▸ **HOW TO COMPLETE THIS TASK**
Reproduce the passage about the 1778 frontier raids word for word.
(PAGE TEXT begins)
In 1778, Brant recruited a mixed force of Loyalists and Haudenosaunee, and started his frontier raids with an attack on Cobleskill, New York in May 1778, and the Senecas operated in the Susquehanna River valley, driving settlers out of present-day Lycoming County, Pennsylvania in a series of actions that became known as the Big Runaway. The Butlers and Senecas joined forces in early July to attack the Wyoming Valley. Although Brant was not present, atrocities claimed to have been committed there contributed to his reputation as a "monster", and the Seneca were outraged at false accusations that they had committed atrocities.

Brant joined forces with some of Butler's Rangers to attack German Flatts in early September. New York authorities responded to Brant's activities by destroying the Indian towns of Unadilla and Onaquaga in October; those towns had been used by Brant and the Butlers as bases of operation. Brant, the Butlers and some Senecas joined forces to take revenge by participating in a major attack on Cherry Valley in early November in which as many as 30 non-combatants were slaughtered in the aftermath. British forces from the Montreal area led by Major Christopher Carleton raided communities in the upper Hudson River valley in October.
(PAGE TEXT ends)
(SOURCE INFORMATION begins)
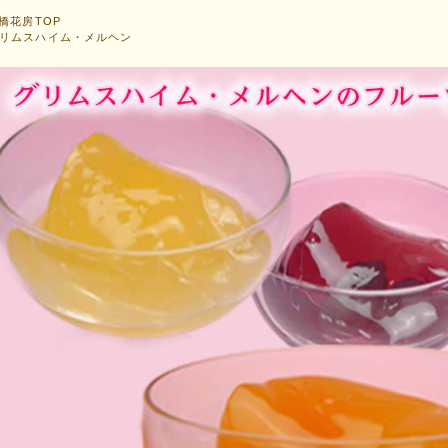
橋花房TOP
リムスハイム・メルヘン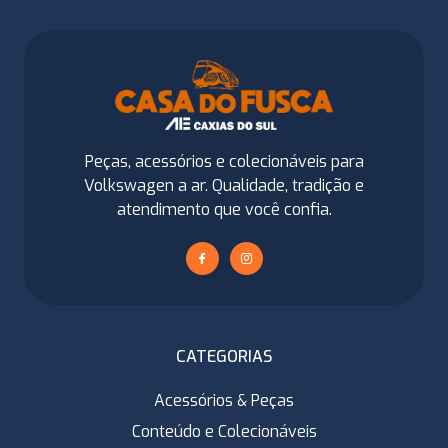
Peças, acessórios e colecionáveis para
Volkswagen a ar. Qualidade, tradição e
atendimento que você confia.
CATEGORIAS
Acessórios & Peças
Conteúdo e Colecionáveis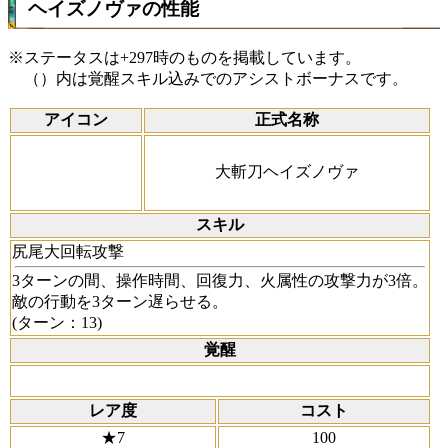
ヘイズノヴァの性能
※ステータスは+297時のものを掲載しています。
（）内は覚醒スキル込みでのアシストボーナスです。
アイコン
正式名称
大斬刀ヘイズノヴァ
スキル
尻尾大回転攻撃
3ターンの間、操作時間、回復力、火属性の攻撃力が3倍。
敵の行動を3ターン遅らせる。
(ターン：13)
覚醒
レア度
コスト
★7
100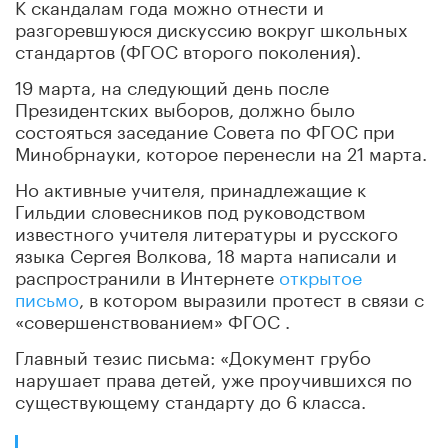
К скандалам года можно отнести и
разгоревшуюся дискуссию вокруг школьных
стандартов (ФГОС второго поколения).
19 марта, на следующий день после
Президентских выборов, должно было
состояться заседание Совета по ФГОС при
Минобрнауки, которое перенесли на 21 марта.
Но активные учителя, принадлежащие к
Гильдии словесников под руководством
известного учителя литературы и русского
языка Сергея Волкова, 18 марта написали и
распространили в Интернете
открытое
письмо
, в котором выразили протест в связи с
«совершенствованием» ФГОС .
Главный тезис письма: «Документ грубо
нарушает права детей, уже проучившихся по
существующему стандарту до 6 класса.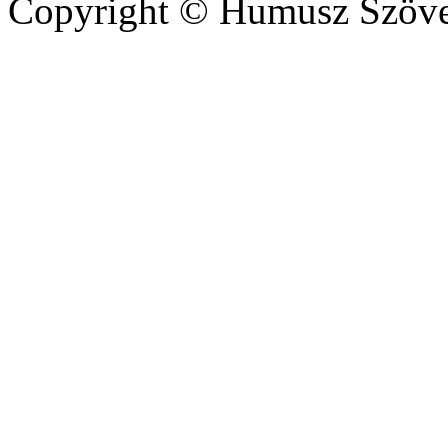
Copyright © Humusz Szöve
(SOURCE INFORMATION ends)
▸ **RESPONSE TO THE EXERCISE**
In 1778, Brant recruited a mixed force of Loyalists and Haudenosaunee, and started his frontier raids with an attack on Cobleskill, New York in May 1778, and the Senecas operated in the Susquehanna River valley, driving settlers out of present-day Lycoming County, Pennsylvania in a series of actions that became known as the Big Runaway. The Butlers and Senecas joined forces in early July to attack the Wyoming Valley. Although Brant was not present, atrocities claimed to have been committed there contributed to his reputation as a "monster", and the Seneca were outraged at false accusations that they had committed atrocities.

Brant joined forces with some of Butler's Rangers to attack German Flatts in early September. New York authorities responded to Brant's activities by destroying the Indian towns of Unadilla and Onaquaga in October; those towns had been used by Brant and the Butlers as bases of operation. Brant, the Butlers and some Senecas joined forces to take revenge by participating in a major attack on Cherry Valley in early November in which as many as 30 non-combatants were slaughtered in the aftermath. British forces from the Montreal area led by Major Christopher Carleton raided communities in the upper Hudson River valley in October.